On Sun, Apr 22, 2018 at 07:14:58PM -0400, Eric Sunshine wrote:
> On Sun, Apr 22, 2018 at 4:47 PM, Taylor Blau <[email protected]> wrote:
> > In a subsequent patch, we teach show_line() to optionally include the
> > column number of the first match on each matched line.
> >
> > The regmatch_t involved in match_line() and match_one_pattern() both
> > contain this information (via regmatch_t->rm_so), but their current
> > implementation throws this stack variable away at the end of the call.
> >
> > Instead, let's teach match_line() to take in a 'regmatch_t *' so that
> > callers can inspect the result of their calls. This will prove useful in
> > a subsequent commit when a caller will forward on information from the
> > regmatch_t into show_line (as described above).
> >
> > The return condition remains unchanged, therefore the only change
> > required of callers is the addition of a single argument.
>
> Is 'rm_so' the only piece of information which callers will ever want
> to extract from 'regmatch_t'? If so, this patch's approach might be
> overly broad, unnecessarily exposing too much of match_lines()'s
> internal implementation. An alternative would be to narrow the
> interface and limit exposure by passing in an 'int *matched_col' or
> some such.
>
> (Not necessarily a big deal, but something to consider.)

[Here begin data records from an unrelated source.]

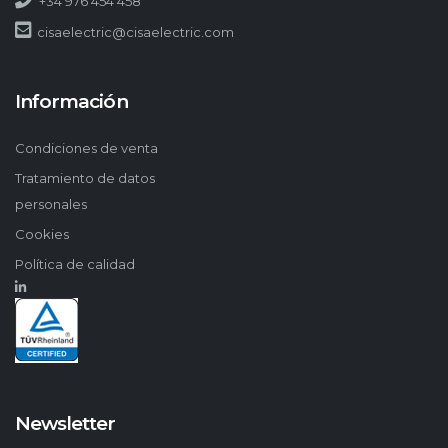
+34 976 454 458
cisaelectric@cisaelectric.com
Información
Condiciones de venta
Tratamiento de datos
personales
Cookies
Política de calidad
Newsletter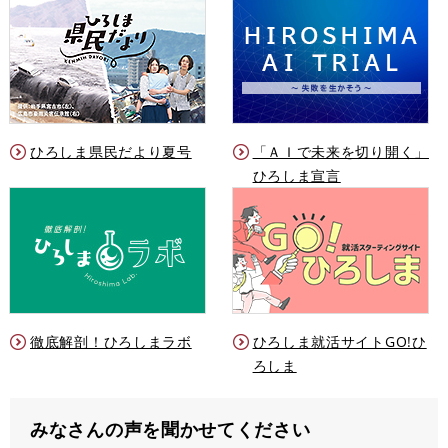
ひろしま県民だより夏号
「ＡＩで未来を切り開く」
ひろしま宣言
徹底解剖！ひろしまラボ
ひろしま就活サイトGO!ひ
ろしま
みなさんの声を聞かせてください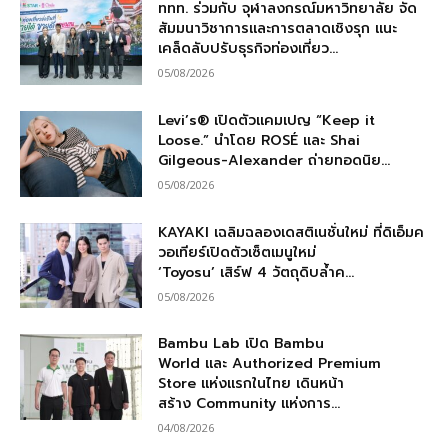
ททท. ร่วมกับ จุฬาลงกรณ์มหาวิทยาลัย จัด
สัมมนาวิชาการและการตลาดเชิงรุก แนะ
เคล็ดลับปรับธุรกิจท่องเที่ยว...
05/08/2026
Levi’s® เปิดตัวแคมเปญ “Keep it
Loose.” นำโดย ROSÉ และ Shai
Gilgeous-Alexander ถ่ายทอดนิย...
05/08/2026
KAYAKI เฉลิมฉลองเดสติเนชั่นใหม่ ที่ดิเอ็มค
วอเทียร์เปิดตัวเซ็ตเมนูใหม่
‘Toyosu’ เสิร์ฟ 4 วัตถุดิบล้ำค...
05/08/2026
Bambu Lab เปิด Bambu
World และ Authorized Premium
Store แห่งแรกในไทย เดินหน้า
สร้าง Community แห่งการ...
04/08/2026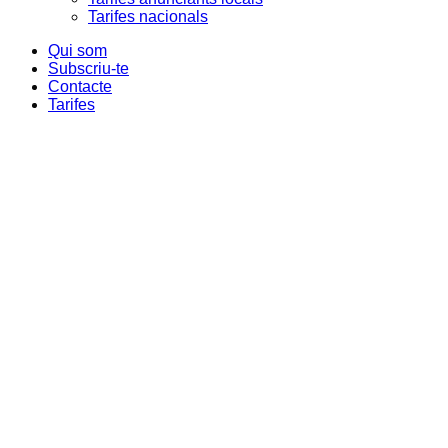
Tarifes nacionals
Qui som
Subscriu-te
Contacte
Tarifes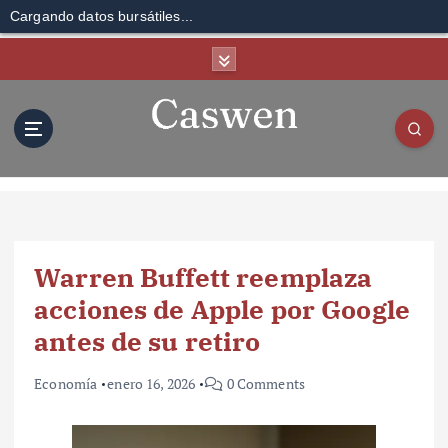
Cargando datos bursátiles...
S
k
i
p
t
o
c
o
n
t
Warren Buffett reemplaza
e
n
acciones de Apple por Google
t
antes de su retiro
Economía
enero 16, 2026
0 Comments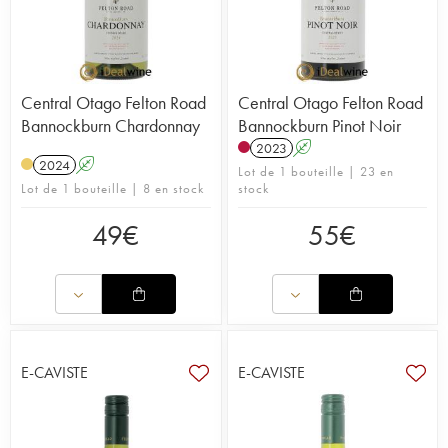
Central Otago Felton Road
Central Otago Felton Road
Bannockburn Chardonnay
Bannockburn Pinot Noir
2023
A
2024
A
Lot de 1 bouteille | 23 en
Lot de 1 bouteille | 8 en stock
stock
49
€
55
€
E-CAVISTE
E-CAVISTE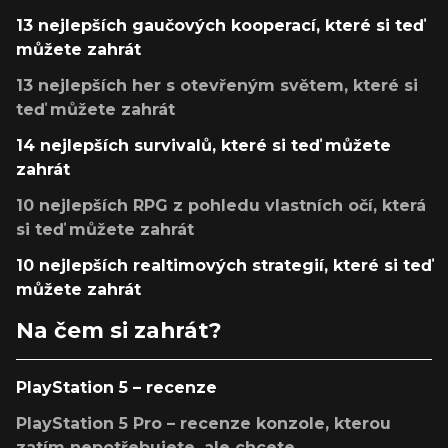
13 nejlepších gaučových kooperací, které si teď
můžete zahrát
13 nejlepších her s otevřeným světem, které si
teď můžete zahrát
14 nejlepších survivalů, které si teď můžete
zahrát
10 nejlepších RPG z pohledu vlastních očí, která
si teď můžete zahrát
10 nejlepších realtimových strategií, které si teď
můžete zahrát
Na čem si zahrát?
PlayStation 5 – recenze
PlayStation 5 Pro – recenze konzole, kterou
zatím nepotřebujete, ale chcete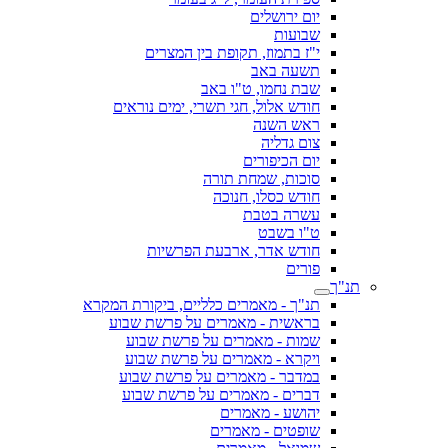
יום ירושלים
שבועות
י"ז בתמוז, תקופת בין המצרים
תשעה באב
שבת נחמו, ט"ו באב
חודש אלול, חגי תשרי, ימים נוראים
ראש השנה
צום גדליה
יום הכיפורים
סוכות, שמחת תורה
חודש כסלו, חנוכה
עשרה בטבת
ט"ו בשבט
חודש אדר, ארבעת הפרשיות
פורים
תנ"ך
תנ"ך - מאמרים כלליים, ביקורת המקרא
בראשית - מאמרים על פרשת שבוע
שמות - מאמרים על פרשת שבוע
ויקרא - מאמרים על פרשת שבוע
במדבר - מאמרים על פרשת שבוע
דברים - מאמרים על פרשת שבוע
יהושע - מאמרים
שופטים - מאמרים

Thanks; I do not think that this is overly broad, although I suppose
that it does bind us to the implementation of regmatch_t. The definition
of regmatch_t, however, is fairly minimal:
typedef struct
{
regoff_t rm_so; /* Byte offset from string's start to
substring's start. */
regoff_t rm_eo; /* Byte offset from string's start to
substring's end. */
} regmatch_t;
I can imagine that other callers would be interested in the other piece
of information, 'rm_eo', as well. Therefore, I think it makes sense to
provide access to it along with 'rm_so'.
I think that if we are concerned with being bound to regmatch_t, then we
could typedef a new struct that contains a 'start' and 'end' unsigned,
but I think that this extra effort would not be fruitful, since the
majority of grep.c assumes regmatch_t (and friends).
> > Signed-off-by: Taylor Blau <[email protected]>
> > ---
> > diff --git a/grep.c b/grep.c
> > @@ -1299,17 +1299,17 @@ static int match_expr(struct grep_opt *opt, char
> > *bol, char *eol,
> > static int match_line(struct grep_opt *opt, char *bol, char *eol,
> > - enum grep_context ctx, int collect_hits)
> > + regmatch_t *match, enum grep_context ctx,
> > + int collect_hits)
> > {
> > struct grep_pat *p;
> > - regmatch_t match;
> >
> > if (opt->extended)
> > return match_expr(opt, bol, eol, ctx, collect_hits);
>
> The new 'match' argument has no impact in the 'opt->extended' case.
> Perhaps this deserves calling out in the commit message.
I have noted this in the commit message, which I'll include in the next
re-roll.
Thanks,
Taylor